Having a smashed iPhone has led to an unanticipated consequence: unsolicited sympathy from complete strangers. And I don’t mean all of you – you’re no strangers to me. I mean real strangers. Like the kind you meet in 3D. The kind you wish would offer you candy now and then.

Three times now I have connected with total strangers over the sad state of my iPhone while I was struggling to read through the cracks.

“Ouch! That looks painful!”

“It is. Like you can’t imagine.”

I look up from my broke-down phone for a minute to connect eyes with the man next to me on the train, and we nod silently. I feel a lump in my throat.

Later, a twenty-something redhead asks me how it happened. When I explain, she looks down at her own iPhone and gently touches it.

“Take good care of her. You never know when she could be called home,” I say, with a wisdom that only comes from tragedy.

The third encounter happened on my way home today as I walked past a man whose Blackberry had a single long crack down the middle of it. I held up my phone from across the aisle, “Could be worse. Could be worse.”

He grimaced, “Oooh. I’m so sorry.”

“Apple giveth, and Apple taketh away.”

“Amen to that.”

The only other time I’ve felt this level of random kindness was when I sprained my ankle in college and people would run to hold doors for me and help me with my books as I hobbled down stairs. Everyone had their own crutches story to share, and for a brief moment, we were all a little less alone.

Maybe I’ll keep the cracks for just a little while longer.

8 Responses to “Bonded”

  1. Dave2 Says:

    I hugged my iPhone a little tighter tonight before I plugged it in…

  2. shari Says:

    When you get the replacement, check with the phone-guy to see if you can keep this one just to use as a prop on the train or other public places. Oh, the collection of short stories you could write if you keep a log of all the interactions! In fact, you could give up bee-keeping altogether once you’ve launched your new career as an author, or better yet!, use the proceeds from your best-selling (phone) book to launch your bee-keeping dreams.

    Or y’know, move to Wenatchee. We have bees here too. Whichever.

  3. Cheryl Says:

    When the iPhone first came out, it was the star of every party I went to–whoever had one would have a big crowd around them. So it only follows that when one dies, it’s like the death of a rock star. Don’t be surprised if an impromptu shrine sprouts on the sidewalk next to where you dropped it.

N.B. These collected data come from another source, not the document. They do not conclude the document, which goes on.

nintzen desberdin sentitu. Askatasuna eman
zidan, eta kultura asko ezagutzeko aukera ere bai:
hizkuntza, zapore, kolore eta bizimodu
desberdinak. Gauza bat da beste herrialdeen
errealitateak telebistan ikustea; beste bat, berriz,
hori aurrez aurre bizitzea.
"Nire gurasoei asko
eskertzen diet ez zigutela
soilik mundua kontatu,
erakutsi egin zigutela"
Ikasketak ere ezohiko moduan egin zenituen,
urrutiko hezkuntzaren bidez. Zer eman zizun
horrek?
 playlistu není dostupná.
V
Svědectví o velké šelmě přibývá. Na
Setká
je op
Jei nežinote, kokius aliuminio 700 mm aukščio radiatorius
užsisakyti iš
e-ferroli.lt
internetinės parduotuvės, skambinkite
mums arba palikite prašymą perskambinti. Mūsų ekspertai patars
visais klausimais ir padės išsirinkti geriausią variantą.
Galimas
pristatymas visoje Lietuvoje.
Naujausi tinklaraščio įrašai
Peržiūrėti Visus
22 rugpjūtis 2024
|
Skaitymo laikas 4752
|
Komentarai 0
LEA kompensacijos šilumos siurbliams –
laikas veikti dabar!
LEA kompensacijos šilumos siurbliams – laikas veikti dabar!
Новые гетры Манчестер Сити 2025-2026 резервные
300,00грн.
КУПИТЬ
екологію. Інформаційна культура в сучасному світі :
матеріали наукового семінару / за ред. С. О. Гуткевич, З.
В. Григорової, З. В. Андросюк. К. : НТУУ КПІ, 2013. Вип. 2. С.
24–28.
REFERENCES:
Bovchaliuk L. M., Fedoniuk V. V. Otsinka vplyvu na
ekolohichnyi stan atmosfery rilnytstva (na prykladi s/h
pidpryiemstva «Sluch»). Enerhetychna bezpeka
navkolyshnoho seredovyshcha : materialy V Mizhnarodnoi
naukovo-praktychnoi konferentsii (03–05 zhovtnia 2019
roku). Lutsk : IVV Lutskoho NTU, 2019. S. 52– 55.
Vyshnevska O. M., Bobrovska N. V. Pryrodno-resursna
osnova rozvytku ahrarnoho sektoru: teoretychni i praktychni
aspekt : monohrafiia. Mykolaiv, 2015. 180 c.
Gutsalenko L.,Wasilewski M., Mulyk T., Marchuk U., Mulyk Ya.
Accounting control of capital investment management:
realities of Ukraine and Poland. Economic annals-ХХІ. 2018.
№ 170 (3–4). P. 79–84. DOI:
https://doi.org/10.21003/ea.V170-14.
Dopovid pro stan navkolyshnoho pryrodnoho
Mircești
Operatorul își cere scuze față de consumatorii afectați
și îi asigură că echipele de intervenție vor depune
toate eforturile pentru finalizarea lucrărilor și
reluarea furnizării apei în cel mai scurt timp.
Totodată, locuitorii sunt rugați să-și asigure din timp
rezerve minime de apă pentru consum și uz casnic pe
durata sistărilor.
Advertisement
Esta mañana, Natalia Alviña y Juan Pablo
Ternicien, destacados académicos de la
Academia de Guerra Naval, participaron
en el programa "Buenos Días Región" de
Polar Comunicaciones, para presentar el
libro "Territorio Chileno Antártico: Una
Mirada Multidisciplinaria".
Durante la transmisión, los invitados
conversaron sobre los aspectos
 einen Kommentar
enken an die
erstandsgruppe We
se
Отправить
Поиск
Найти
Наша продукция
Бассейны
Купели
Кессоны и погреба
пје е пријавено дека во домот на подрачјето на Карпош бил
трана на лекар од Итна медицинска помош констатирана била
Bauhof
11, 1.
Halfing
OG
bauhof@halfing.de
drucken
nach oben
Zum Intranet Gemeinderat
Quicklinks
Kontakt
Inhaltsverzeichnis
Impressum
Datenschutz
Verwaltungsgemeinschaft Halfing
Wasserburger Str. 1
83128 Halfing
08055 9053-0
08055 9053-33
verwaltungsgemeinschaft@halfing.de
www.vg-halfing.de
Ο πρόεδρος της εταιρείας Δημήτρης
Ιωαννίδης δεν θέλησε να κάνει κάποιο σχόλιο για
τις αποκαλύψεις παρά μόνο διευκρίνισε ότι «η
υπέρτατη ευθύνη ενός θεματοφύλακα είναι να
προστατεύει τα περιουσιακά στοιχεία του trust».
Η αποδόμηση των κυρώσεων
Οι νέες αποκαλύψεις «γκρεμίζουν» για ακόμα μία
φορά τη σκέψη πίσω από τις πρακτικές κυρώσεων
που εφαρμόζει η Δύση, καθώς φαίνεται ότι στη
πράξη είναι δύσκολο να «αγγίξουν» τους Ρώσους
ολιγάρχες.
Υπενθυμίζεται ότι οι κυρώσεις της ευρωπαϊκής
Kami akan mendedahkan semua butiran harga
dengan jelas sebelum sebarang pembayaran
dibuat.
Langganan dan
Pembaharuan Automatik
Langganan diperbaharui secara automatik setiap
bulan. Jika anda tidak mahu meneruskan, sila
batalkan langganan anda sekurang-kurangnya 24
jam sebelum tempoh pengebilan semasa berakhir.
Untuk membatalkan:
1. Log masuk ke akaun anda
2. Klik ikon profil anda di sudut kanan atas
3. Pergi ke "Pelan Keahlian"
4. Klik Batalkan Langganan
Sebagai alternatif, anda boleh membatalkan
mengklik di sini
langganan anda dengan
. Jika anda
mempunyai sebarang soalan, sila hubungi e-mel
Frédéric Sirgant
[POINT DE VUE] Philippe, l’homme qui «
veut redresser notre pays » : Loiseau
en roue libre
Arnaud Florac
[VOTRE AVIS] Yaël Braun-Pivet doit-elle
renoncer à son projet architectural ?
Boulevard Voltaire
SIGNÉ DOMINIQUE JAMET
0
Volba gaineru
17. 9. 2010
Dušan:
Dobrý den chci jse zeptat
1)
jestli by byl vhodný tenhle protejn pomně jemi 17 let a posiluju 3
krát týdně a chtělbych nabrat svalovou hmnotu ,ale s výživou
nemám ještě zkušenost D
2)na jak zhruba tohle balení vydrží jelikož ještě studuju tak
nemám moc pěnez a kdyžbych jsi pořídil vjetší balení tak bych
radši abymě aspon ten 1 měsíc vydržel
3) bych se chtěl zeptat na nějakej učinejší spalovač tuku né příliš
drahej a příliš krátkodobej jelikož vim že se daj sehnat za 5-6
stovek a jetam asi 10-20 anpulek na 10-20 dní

  4. Capricorn Cringe Says:

    Thank you for sharing your heartbreak with us. I know it must have been difficult for you, but you’ve reminded us all to cherish what we have and treat it with a little kindness and much respect.

    My inferior Kyocera Wildcard thanks you for it.

  5. vahid Says:

    Steve Jobs called, he says he will sell you apps at half-price from now on, so great is his sorrow at your plight.

  6. Jenny Says:

    dave2: hold it and never let it go. ever.

    shari: my god, the possibilities are ENDLESS!

    cheryl: i’d like to think of my iPhone as elvis.

    capricorn cringe: it’s hard, but sharing my story does ease the pain a bit.

    vahid: OMG – i’m totally buying that really expensive bird-watching app now… eventually, my new iPhone will have paid for itself!

  7. Don Says:

    OMG, I haven’t been here awhile, and you have only become more brilliant. I am in awe, and feel deeply remiss that I’ve been letting all writing slip just so I could concentrate on, on, whatever else it is I do.

    This reminds me of my similar story but that, it quickly points out, was inspired by you, so, huh, interesting.

  8. jenny Says:

    Don: you are always far too kind! I’m glad you found your way to my new digs. And I’m glad you can empathize with the loss of a beloved gadget. Plus, your entry reminded me of my lovely mittens – I just can’t have nice things, I guess.